Task instructions
Put the text from every entry below into a numbered list, one line per item, skipping blank lines. Leave the pictures out of your answer.

Given records
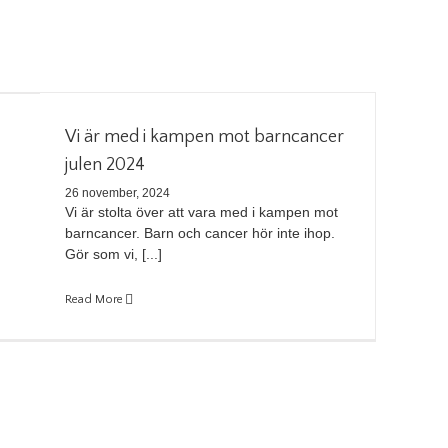
Vi är med i kampen mot barncancer
julen 2024
26 november, 2024
Vi är stolta över att vara med i kampen mot
barncancer. Barn och cancer hör inte ihop.
Gör som vi, [...]
Read More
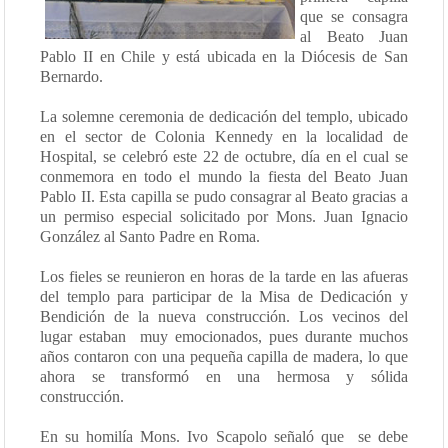
que se consagra
al Beato Juan
Pablo II en Chile y está ubicada en la Diócesis de San
Bernardo.
La solemne ceremonia de dedicación del templo, ubicado
en el sector de Colonia Kennedy en la localidad de
Hospital, se celebró este 22 de octubre, día en el cual se
conmemora en todo el mundo la fiesta del Beato Juan
Pablo II. Esta capilla se pudo consagrar al Beato gracias a
un permiso especial solicitado por Mons. Juan Ignacio
González al Santo Padre en Roma.
Los fieles se reunieron en horas de la tarde en las afueras
del templo para participar de la Misa de Dedicación y
Bendición de la nueva construcción. Los vecinos del
lugar estaban
muy emocionados, pues durante muchos
años contaron con una pequeña capilla de madera, lo que
ahora se transformó en una hermosa y sólida
construcción.
En su homilía Mons. Ivo Scapolo señaló que
se debe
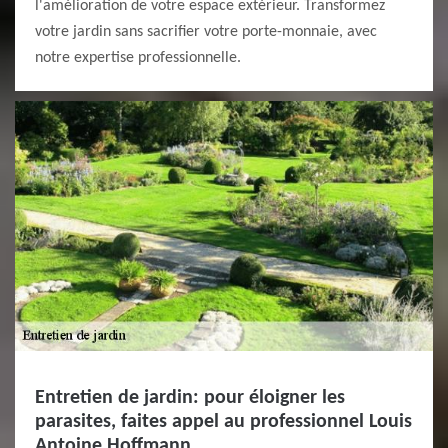
l'amélioration de votre espace extérieur. Transformez
votre jardin sans sacrifier votre porte-monnaie, avec
notre expertise professionnelle.
Entretien de jardin: pour éloigner les
parasites, faites appel au professionnel Louis
Antoine Hoffmann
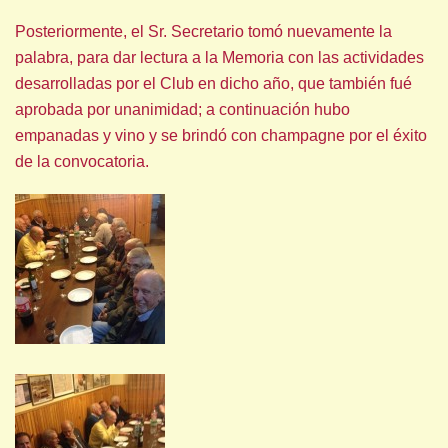
Posteriormente, el Sr. Secretario tomó nuevamente la
palabra, para dar lectura a la Memoria con las actividades
desarrolladas por el Club en dicho año, que también fué
aprobada por unanimidad; a continuación hubo
empanadas y vino y se brindó con champagne por el éxito
de la convocatoria.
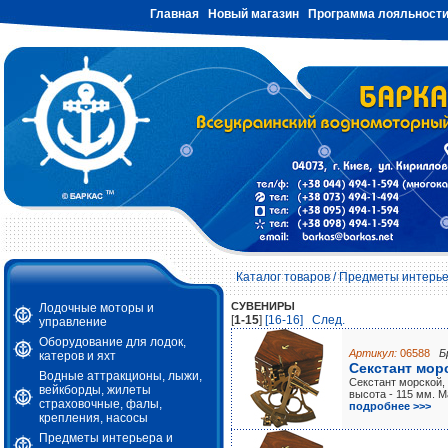
Главная
Новый магазин
Программа лояльност
Каталог товаров
/
Предметы интерье
СУВЕНИРЫ
Лодочные моторы и
[
1-15
]
[16-16]
Cлед.
управление
Оборудование для лодок,
Артикул:
06588
Б
катеров и яхт
Секстант морс
Водные аттракционы, лыжи,
Секстант морской,
вейкборды, жилеты
высота - 115 мм. М
страховочные, фалы,
подробнее >>>
крепления, насосы
Предметы интерьера и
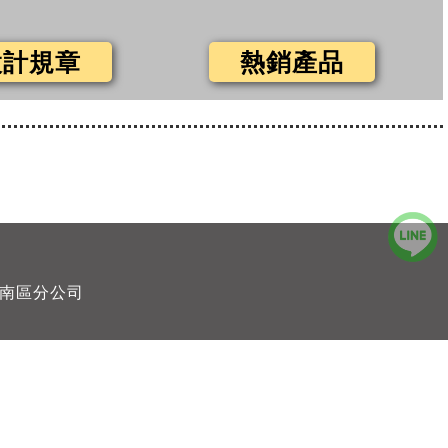
設計規章
熱銷產品
南區分公司
單行文字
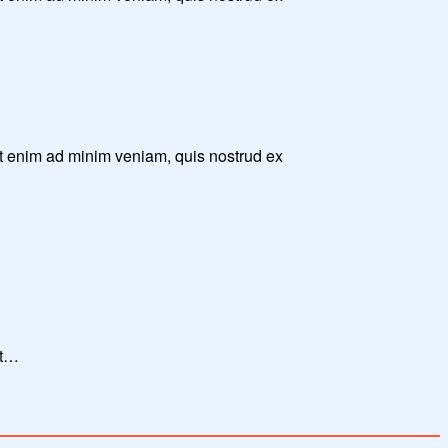
Ut enim ad minim veniam, quis nostrud ex
Ut…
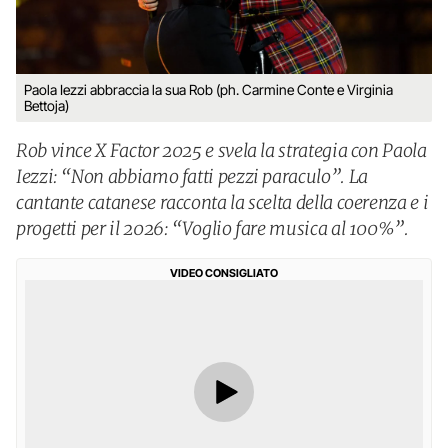
Paola Iezzi abbraccia la sua Rob (ph. Carmine Conte e Virginia
Bettoja)
Rob vince X Factor 2025 e svela la strategia con Paola
Iezzi: “Non abbiamo fatti pezzi paraculo”. La
cantante catanese racconta la scelta della coerenza e i
progetti per il 2026: “Voglio fare musica al 100%”.
VIDEO CONSIGLIATO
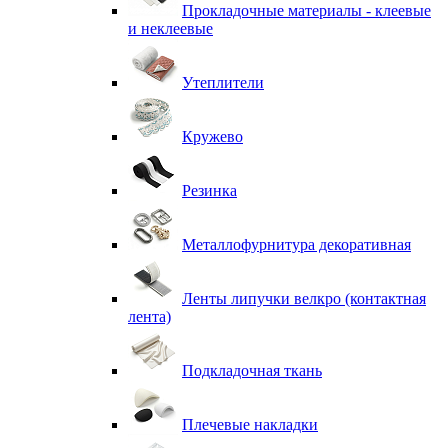
Прокладочные материалы - клеевые
и неклеевые
Утеплители
Кружево
Резинка
Металлофурнитура декоративная
Ленты липучки велкро (контактная
лента)
Подкладочная ткань
Плечевые накладки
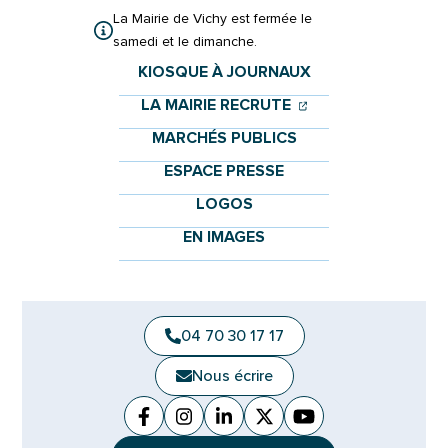
La Mairie de Vichy est fermée le
samedi et le dimanche.
KIOSQUE À JOURNAUX
(OUVERTURE DANS 
(OUVERTURE DAN
LA MAIRIE RECRUTE
MARCHÉS PUBLICS
ESPACE PRESSE
LOGOS
EN IMAGES
04 70 30 17 17
Nous écrire
Facebook
(ouverture dans un nouvel onglet)
Instagram
(ouverture dans un nouvel ongle
Linkedin
(ouverture dans un nouvel 
X (Twitter)
(ouverture dans un no
YouTube
(ouverture dans u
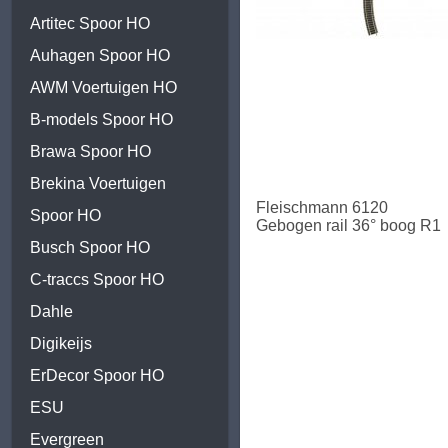
Artitec Spoor HO
Auhagen Spoor HO
AWM Voertuigen HO
B-models Spoor HO
Brawa Spoor HO
Brekina Voertuigen
Fleischmann 6120
Spoor HO
Gebogen rail 36° boog R1
Busch Spoor HO
C-traccs Spoor HO
Dahle
Digikeijs
ErDecor Spoor HO
ESU
Evergreen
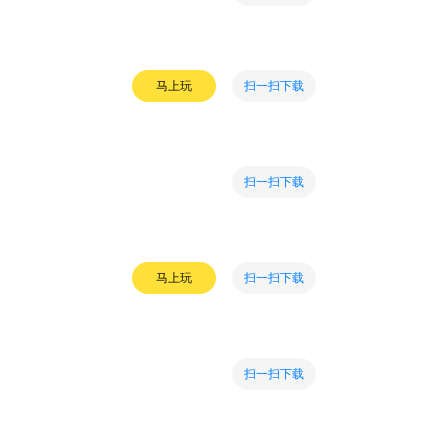
扫一扫下载
马上玩
扫一扫下载
扫一扫下载
马上玩
扫一扫下载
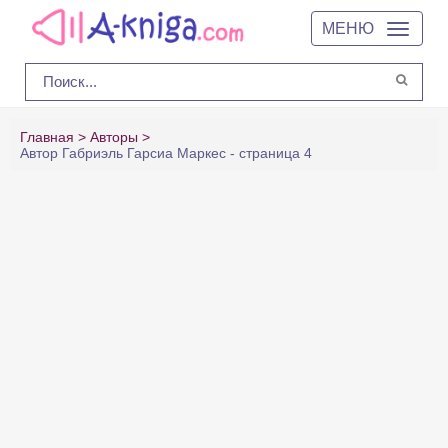
МЕНЮ
Главная
Авторы
Автор Габриэль Гарсиа Маркес - страница 4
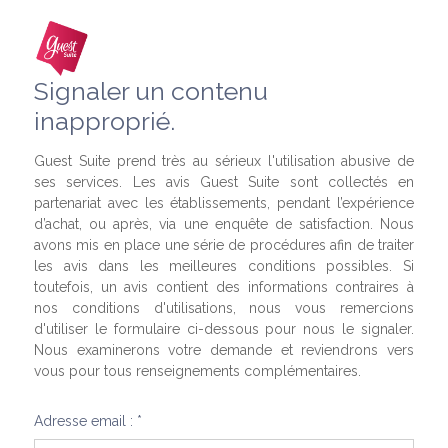
Signaler un contenu
inapproprié.
Guest Suite prend très au sérieux l'utilisation abusive de
ses services. Les avis Guest Suite sont collectés en
partenariat avec les établissements, pendant l’expérience
d’achat, ou après, via une enquête de satisfaction. Nous
avons mis en place une série de procédures afin de traiter
les avis dans les meilleures conditions possibles. Si
toutefois, un avis contient des informations contraires à
nos conditions d'utilisations, nous vous remercions
d'utiliser le formulaire ci-dessous pour nous le signaler.
Nous examinerons votre demande et reviendrons vers
vous pour tous renseignements complémentaires.
Adresse email : *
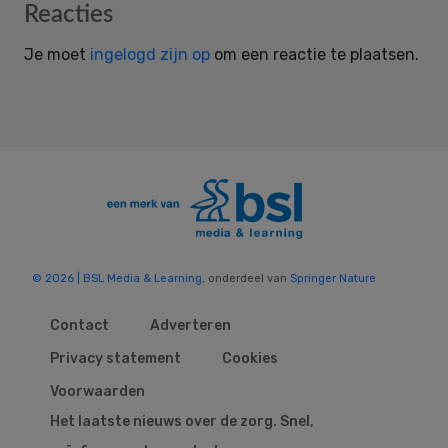
Reader
Reacties
Interactions
Je moet
ingelogd zijn op
om een reactie te plaatsen.
© 2026 | BSL Media & Learning
, onderdeel van
Springer Nature
Contact
Adverteren
Privacy statement
Cookies
Voorwaarden
Het laatste nieuws over de zorg. Snel,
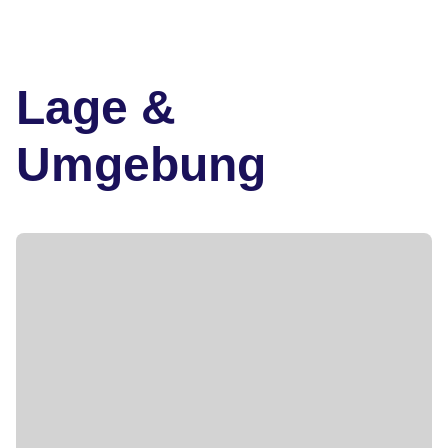
Lage &
Umgebung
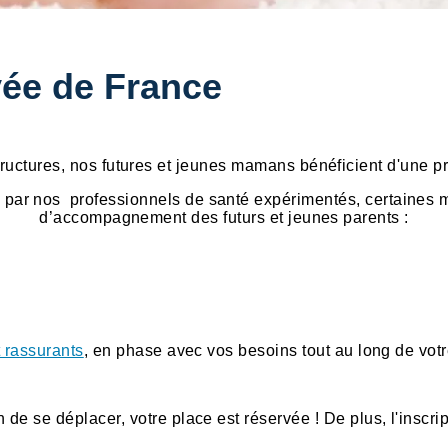
vée de France
ructures, nos futures et jeunes mamans bénéficient d'une p
 par nos professionnels de santé expérimentés, certaines
d’accompagnement des futurs et jeunes parents :
t rassurants
, en phase avec vos besoins tout au long de vot
n de se déplacer, votre place est réservée ! De plus, l'inscri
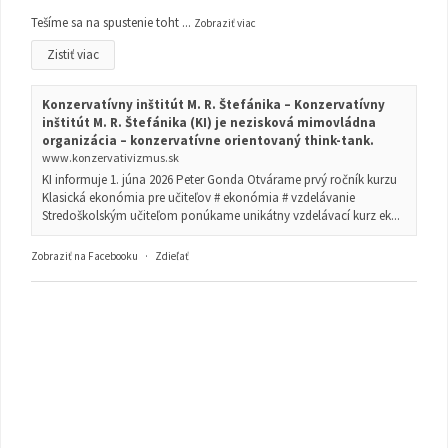
Tešíme sa na spustenie toht
...
Zobraziť viac
Zistiť viac
Konzervatívny inštitút M. R. Štefánika – Konzervatívny
inštitút M. R. Štefánika (KI) je nezisková mimovládna
organizácia – konzervatívne orientovaný think-tank.
www.konzervativizmus.sk
KI informuje 1. júna 2026 Peter Gonda Otvárame prvý ročník kurzu
Klasická ekonómia pre učiteľov # ekonómia # vzdelávanie
Stredoškolským učiteľom ponúkame unikátny vzdelávací kurz ek...
Zobraziť na Facebooku
·
Zdieľať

Response area
1. Vi är med i kampen mot barncancer
2. julen 2024
3. 26 november, 2024
4. Vi är stolta över att vara med i kampen mot
5. barncancer. Barn och cancer hör inte ihop.
6. Gör som vi, [...]
7. Read More
8. que se consagra
9. al Beato Juan
10. Pablo II en Chile y está ubicada en la Diócesis de San
11. Bernardo.
12. La solemne ceremonia de dedicación del templo, ubicado
13. en el sector de Colonia Kennedy en la localidad de
14. Hospital, se celebró este 22 de octubre, día en el cual se
15. conmemora en todo el mundo la fiesta del Beato Juan
16. Pablo II. Esta capilla se pudo consagrar al Beato gracias a
17. un permiso especial solicitado por Mons. Juan Ignacio
18. González al Santo Padre en Roma.
19. Los fieles se reunieron en horas de la tarde en las afueras
20. del templo para participar de la Misa de Dedicación y
21. Bendición de la nueva construcción. Los vecinos del
22. lugar estaban
23. muy emocionados, pues durante muchos
24. años contaron con una pequeña capilla de madera, lo que
25. ahora se transformó en una hermosa y sólida
26. construcción.
27. En su homilía Mons. Ivo Scapolo señaló que
28. se debe
29. l'amélioration de votre espace extérieur. Transformez
30. votre jardin sans sacrifier votre porte-monnaie, avec
31. notre expertise professionnelle.
32. Entretien de jardin: pour éloigner les
33. parasites, faites appel au professionnel Louis
34. Antoine Hoffmann
35. Posteriormente, el Sr. Secretario tomó nuevamente la
36. palabra, para dar lectura a la Memoria con las actividades
37. desarrolladas por el Club en dicho año, que también fué
38. aprobada por unanimidad; a continuación hubo
39. empanadas y vino y se brindó con champagne por el éxito
40. de la convocatoria.
41. Главная
42. Новый магазин
43. Программа лояльност
44. Каталог товаров
45. /
46. Предметы интерье
47. СУВЕНИРЫ
48. Лодочные моторы и
49. [
50. 1-15
51. ]
52. [16-16]
53. Cлед.
54. управление
55. Оборудование для лодок,
56. Артикул:
57. 06588
58. Б
59. катеров и яхт
60. Секстант морс
61. Водные аттракционы, лыжи,
62. Секстант морской,
63. вейкборды, жилеты
64. высота - 115 мм. М
65. страховочные, фалы,
66. подробнее >>>
67. крепления, насосы
68. Предметы интерьера и
69. 設計規章
70. 熱銷產品
71. 南區分公司
72. 單行文字
73. Ut enim ad minim veniam, quis nostrud ex
74. Ut…
75. Paola Iezzi abbraccia la sua Rob (ph. Carmine Conte e Virginia
76. Bettoja)
77. Rob vince X Factor 2025 e svela la strategia con Paola
78. Iezzi: “Non abbiamo fatti pezzi paraculo”. La
79. cantante catanese racconta la scelta della coerenza e i
80. progetti per il 2026: “Voglio fare musica al 100%”.
81. VIDEO CONSIGLIATO
82. Прокладочные материалы - клеевые
83. и неклеевые
84. Утеплители
85. Кружево
86. Резинка
87. Металлофурнитура декоративная
88. Ленты липучки велкро (контактная
89. лента)
90. Подкладочная ткань
91. Плечевые накладки
92. La Mairie de Vichy est fermée le
93. samedi et le dimanche.
94. KIOSQUE À JOURNAUX
95. (OUVERTURE DANS 
96. (OUVERTURE DAN
97. LA MAIRIE RECRUTE
98. MARCHÉS PUBLICS
99. ESPACE PRESSE
100. LOGOS
101. EN IMAGES
102. 04 70 30 17 17
103. Nous écrire
104. Facebook
105. (ouverture dans un nouvel onglet)
106. Instagram
107. (ouverture dans un nouvel ongle
108. Linkedin
109. (ouverture dans un nouvel 
110. X (Twitter)
111. (ouverture dans un no
112. YouTube
113. (ouverture dans u
114. Artitec Spoor HO
115. Auhagen Spoor HO
116. AWM Voertuigen HO
117. B-models Spoor HO
118. Brawa Spoor HO
119. Brekina Voertuigen
120. Fleischmann 6120
121. Spoor HO
122. Gebogen rail 36° boog R1
123. Busch Spoor HO
124. C-traccs Spoor HO
125. Dahle
126. Digikeijs
127. ErDecor Spoor HO
128. ESU
129. Evergreen
130. 扫一扫下载
131. 马上玩
132. 扫一扫下载
133. 扫一扫下载
134. 马上玩
135. 扫一扫下载
136. МЕНЮ
137. Главная
138. Авторы
139. Автор Габриэль Гарсиа Маркес - страница 4
140. Signaler un contenu
141. inapproprié.
142. Guest Suite prend très au sérieux l'utilisation abusive de
143. ses services. Les avis Guest Suite sont collectés en
144. partenariat avec les établissements, pendant l’expérience
145. d’achat, ou après, via une enquête de satisfaction. Nous
146. avons mis en place une série de procédures afin de traiter
147. les avis dans les meilleures conditions possibles. Si
148. toutefois, un avis contient des informations contraires à
149. nos conditions d'utilisations, nous vous remercions
150. d'utiliser le formulaire ci-dessous pour nous le signaler.
151. Nous examinerons votre demande et reviendrons vers
152. vous pour tous renseignements complémentaires.
153. Adresse email : *
154. Reader
155. Reacties
156. Interactions
157. Je moet
158. ingelogd zijn op
159. om een reactie te plaatsen.
160. © 2026 | BSL Media & Learning
161. , onderdeel van
162. Springer Nature
163. Contact
164. Adverteren
165. Privacy statement
166. Cookies
167. Voorwaarden
168. Het laatste nieuws over de zorg. Snel,
169. Lage &
170. Umgebung
171. vée de France
172. ructures, nos futures et jeunes mamans bénéficient d'une p
173.  par nos professionnels de santé expérimentés, certaines
174. d’accompagnement des futurs et jeunes parents :
175. t rassurants
176. , en phase avec vos besoins tout au long de vot
177. n de se déplacer, votre place est réservée ! De plus, l'inscri
178. Tešíme sa na spustenie toht
179. ...
180. Zobraziť viac
181. Zistiť viac
182. Konzervatívny inštitút M. R. Štefánika – Konzervatívny
183. inštitút M. R. Štefánika (KI) je nezisková mimovládna
184. organizácia – konzervatívne orientovaný think-tank.
185. www.konzervativizmus.sk
186. KI informuje 1. júna 2026 Peter Gonda Otvárame prvý ročník kurzu
187. Klasická ekonómia pre učiteľov # ekonómia # vzdelávanie
188. Stredoškolským učiteľom ponúkame unikátny vzdelávací kurz ek...
189. Zobraziť na Facebooku
190. ·
191. Zdieľať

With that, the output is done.